Specifies whether to use PIT with search_after or scroll to the page through query results.

PIT Duration

Specifies the time unit to keep alive when retrieving results via PIT API.

Pool Idle Timeout

The allowed idle time for a connection before it is closed.

Pool Max Size

The maximum connections in the pool. The default is 100.

Pool Min Size

The minimum number of connections in the pool. The default is 1.

Pool Wait Time

The max seconds to wait for an available connection. The default value is 60 seconds.

Pseudo Columns

This property indicates whether or not to include pseudo columns as columns to the table.

Query Passthrough

Select this checkbox to pass exact queries to Elasticsearch.

Read only

Select this checkbox to enforce read-only access to Kafka from the provider.

Row Scan Depth

Specify the maximum number of messages to scan for the columns in the topic.

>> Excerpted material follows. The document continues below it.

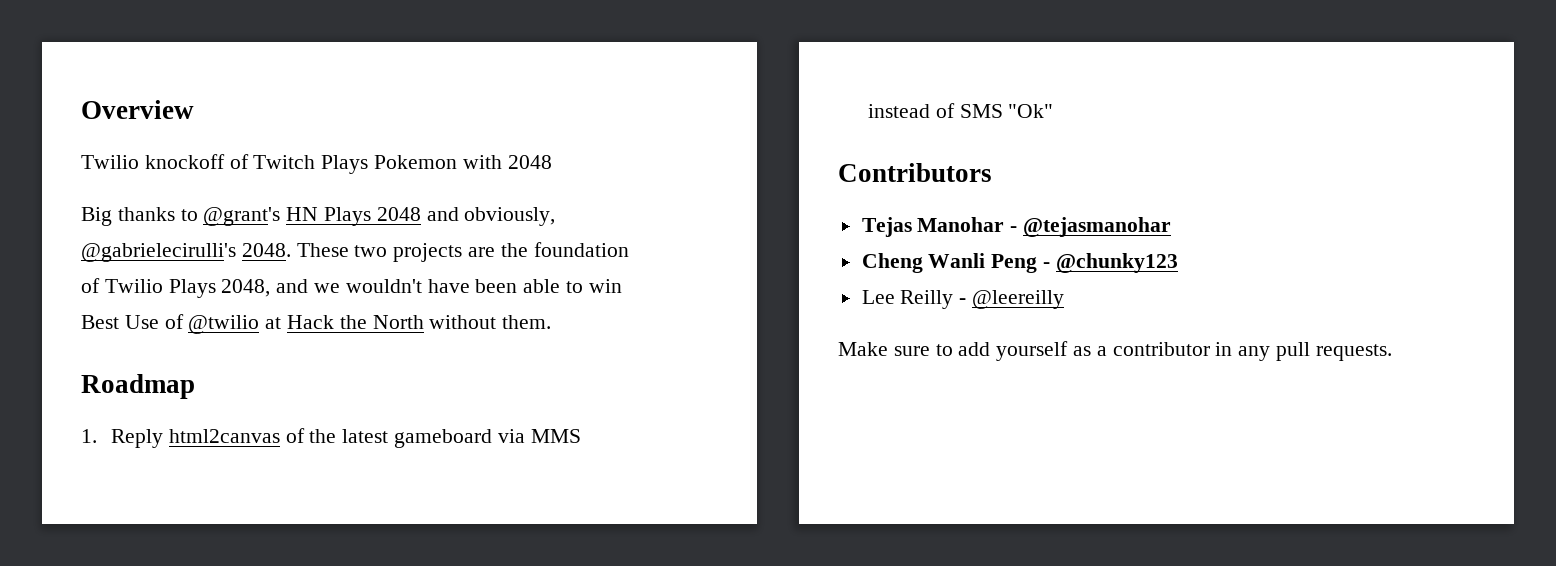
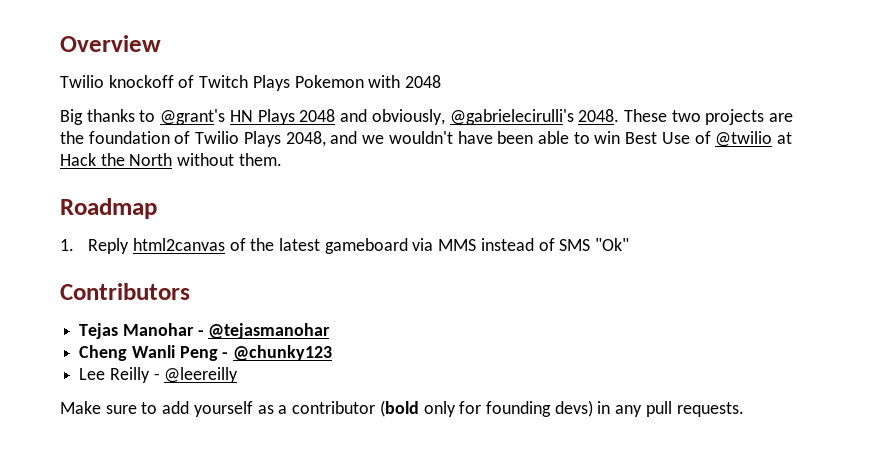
(1210, 349) none -> [379,400,593,417] (bold only for founding devs)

Setting a high value may decrease performance. Setting a low value may prevent the data type from being determined properly.

Scroll Duration

Specifies the time unit to keep alive when retrieving results via the Scroll API.

Timeout

Specify the value in seconds until the timeout error is thrown, canceling the operation.

Use Connection Pooling

Select this checkbox to enable connection pooling.

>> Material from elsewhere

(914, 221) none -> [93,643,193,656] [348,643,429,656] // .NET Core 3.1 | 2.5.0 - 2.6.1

Use Fully Qualified Nested Table Name

Select this checkbox to set the generated table name as the complete source path when flattening nested documents using Relational DataModel.

User Defined Views

Specify the file path pointing to the JSON configuration file containing your custom views.

Obfuscate Literals

Obfuscate Literals — Enable this toggle to hide the details of the queries in the catalog page that are ingested via QLI or executed in Compose. Disabled by default.

Test Connection

Under Test Connection, click Test to validate network connectivity.

Note

You can only test connectivity after providing the authentication information.

Metadata Extraction

This connector supports metadata extraction (MDE) based on default queries built in the connector code but does not support custom query-based MDE. You can configure metadata extraction on the Metadata Extraction tab of the settings page.

For more information about the available configuration options, see Configure Metadata Extraction for OCF Data Sources.

Compose

For details about configuring the Compose tab of the Settings page, refer to Configure Compose for OCF Data Sources.

Sampling and Profiling

Sampling and profiling is supported. For details, see Configure Sampling and Profiling for OCF Data Sources.

Query Log Ingestion

Not supported.

Troubleshooting

Refer to Troubleshooting for information about logs.